(Hardware project source files)
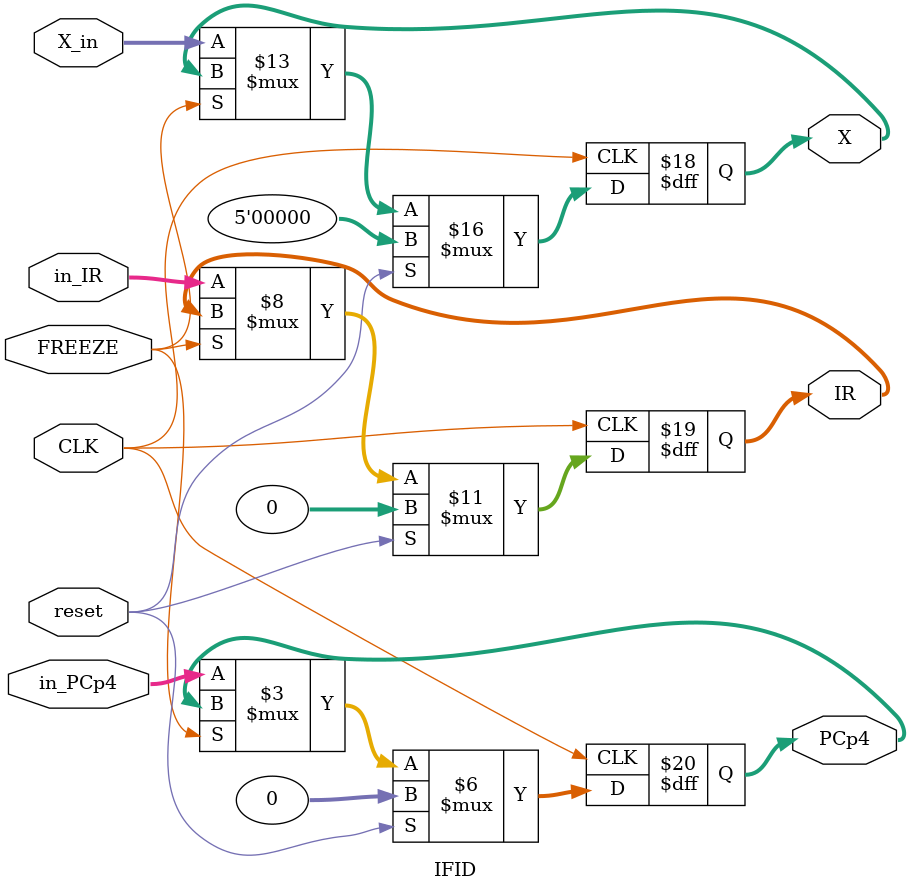
<source format=v>
module IFID(
    input [31:0] in_IR,
    input [31:0] in_PCp4,
	
    input FREEZE,
    input CLK,
	input reset,
	
    output reg [31:0] IR,
    output reg [31:0] PCp4,
	
	input [4:0] X_in,
	output reg [4:0] X
    );

	/*initial begin
		IR <= 0;
		PCp4 <= 0;
		X <= 0;
	end*/

    always @ (posedge CLK) begin
		if(reset) begin
			IR <= 0;
			PCp4 <= 0;
			X <= 0;
		end
        else if(!FREEZE) begin
            IR <= in_IR;
            PCp4 <= in_PCp4;
			X <= X_in;
        end
    end

endmodule
</source>
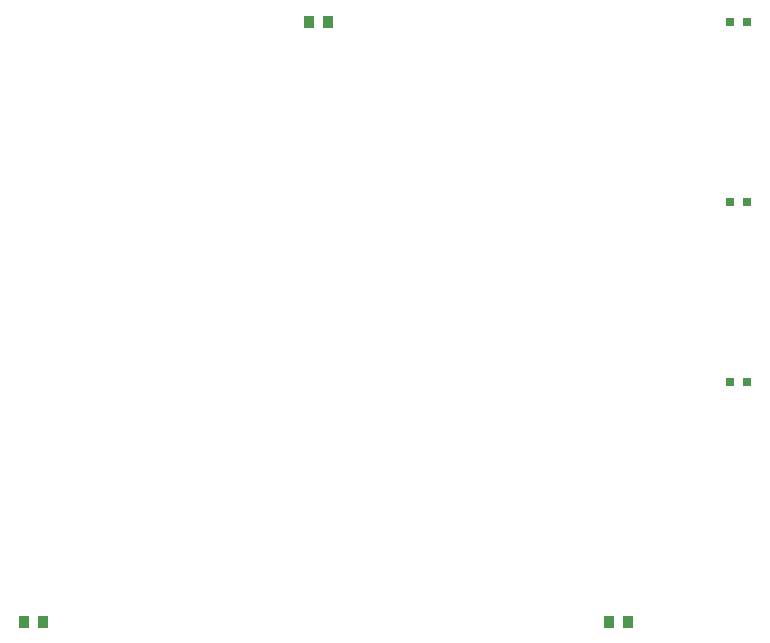
<source format=gbr>
G04 EAGLE Gerber RS-274X export*
G75*
%MOMM*%
%FSLAX34Y34*%
%LPD*%
%INSolderpaste Top*%
%IPPOS*%
%AMOC8*
5,1,8,0,0,1.08239X$1,22.5*%
G01*
%ADD10R,0.800000X0.800000*%
%ADD11R,0.949959X1.031241*%


D10*
X957700Y609600D03*
X972700Y609600D03*
X957700Y457200D03*
X972700Y457200D03*
X957700Y304800D03*
X972700Y304800D03*
D11*
X360299Y101600D03*
X376301Y101600D03*
X855599Y101600D03*
X871601Y101600D03*
X601599Y609600D03*
X617601Y609600D03*
M02*

</source>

EXERCISE: The copy you produce must repeat all the entries exactly and contain no pictures.

OUTPUT OF THE TASK:
<source format=v>
module IFID(
    input [31:0] in_IR,
    input [31:0] in_PCp4,
	
    input FREEZE,
    input CLK,
	input reset,
	
    output reg [31:0] IR,
    output reg [31:0] PCp4,
	
	input [4:0] X_in,
	output reg [4:0] X
    );

	/*initial begin
		IR <= 0;
		PCp4 <= 0;
		X <= 0;
	end*/

    always @ (posedge CLK) begin
		if(reset) begin
			IR <= 0;
			PCp4 <= 0;
			X <= 0;
		end
        else if(!FREEZE) begin
            IR <= in_IR;
            PCp4 <= in_PCp4;
			X <= X_in;
        end
    end

endmodule
</source>
<source format=gbr>
G04 EAGLE Gerber RS-274X export*
G75*
%MOMM*%
%FSLAX34Y34*%
%LPD*%
%INSolderpaste Top*%
%IPPOS*%
%AMOC8*
5,1,8,0,0,1.08239X$1,22.5*%
G01*
%ADD10R,0.800000X0.800000*%
%ADD11R,0.949959X1.031241*%


D10*
X957700Y609600D03*
X972700Y609600D03*
X957700Y457200D03*
X972700Y457200D03*
X957700Y304800D03*
X972700Y304800D03*
D11*
X360299Y101600D03*
X376301Y101600D03*
X855599Y101600D03*
X871601Y101600D03*
X601599Y609600D03*
X617601Y609600D03*
M02*

</source>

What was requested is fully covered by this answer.